Now it gets interesting. I guy approached me in the main square and introduced himself, explaining he was a teacher in a small town in Northern Peru and was selling maps and such to fundraise for his students to be able to buy medicine. After some talking I told him I was also in Peru to teach, and would be going to Cusco in a week to start. So he gave up the sales pitch and offered to show me around a bit. He goes into Lima twice a month for this purpose, so he knows the city very well, and he studied here as a kid and young adult. Anyway, over the course of the next 5 hours, he showed me probably half of the tourist attractions on the map in El Centro and Rimac. Rimac is by the river and next to what are called Pueblo Jovenes (which translates directly into young town) but really means shanty town’s. They are town, now apparently throughout Peru and other Latin American countries that are built out of very basic materials and often built outside the city rising up on the mountains. They carve out rough raods up the mountainside to get to the areas. We also walked around Plaza Muralla, where there is a wall of murals down by the river and a nice are for people to hang out and play games and such.

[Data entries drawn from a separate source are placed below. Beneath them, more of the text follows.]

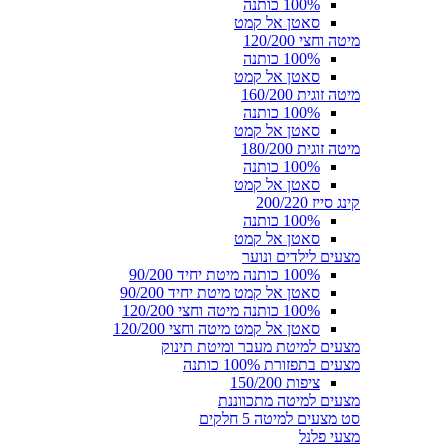
100% כותנה
סאטן אל קמט
מיטה וחצי 120/200
100% כותנה
סאטן אל קמט
מיטה זוגית 160/200
100% כותנה
סאטן אל קמט
מיטה זוגית 180/200
100% כותנה
סאטן אל קמט
קינג סייז 200/220
100% כותנה
סאטן אל קמט
מצעים לילדים ונוער
100% כותנה מיטת יחיד 90/200
סאטן אל קמט מיטת יחיד 90/200
100% כותנה מיטה וחצי 120/200
סאטן אל קמט מיטה וחצי 120/200
מצעים למיטת מעבר ומיטת תינוק
מצעים בתפזורת 100% כותנה
ציפות 150/200
מצעים למיטה מתכווננת
סט מצעים למיטה 5 חלקים
מצעי פלנל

When we came back into Central Lima he said we should try some Alpaca and Pisco Sour for dinner. So I agreed to go with him, knowing he would probably make me pay for most or all of it, but meals are generally very cheap. To make a long story short, he went over the waitress at the bar so I couldn’t hear and ordered two HUGE Pisco Sour’s and a plate of food straight from a Peruvian wedding buffet. It was gigantic. As soon as they brought it out later I told him I couldn’t pay for all of it, I only had something like $20 or 30 US dollars on me. I asked the waitress for the check. It was, after the conversion, $100 US, which is unheard of in Peru, even in fancy hotels. So I told the waitress the guy was trying to scam me and I told him I couldn’t pay before. She was in a tough spot so she told me I could pay half and go. Nonetheless, that was a bad ending to what was otherwise a good day. I salvaged the night a little bit by going out and dancing some Son (a Cuban variation of Salsa) before going back and crashing.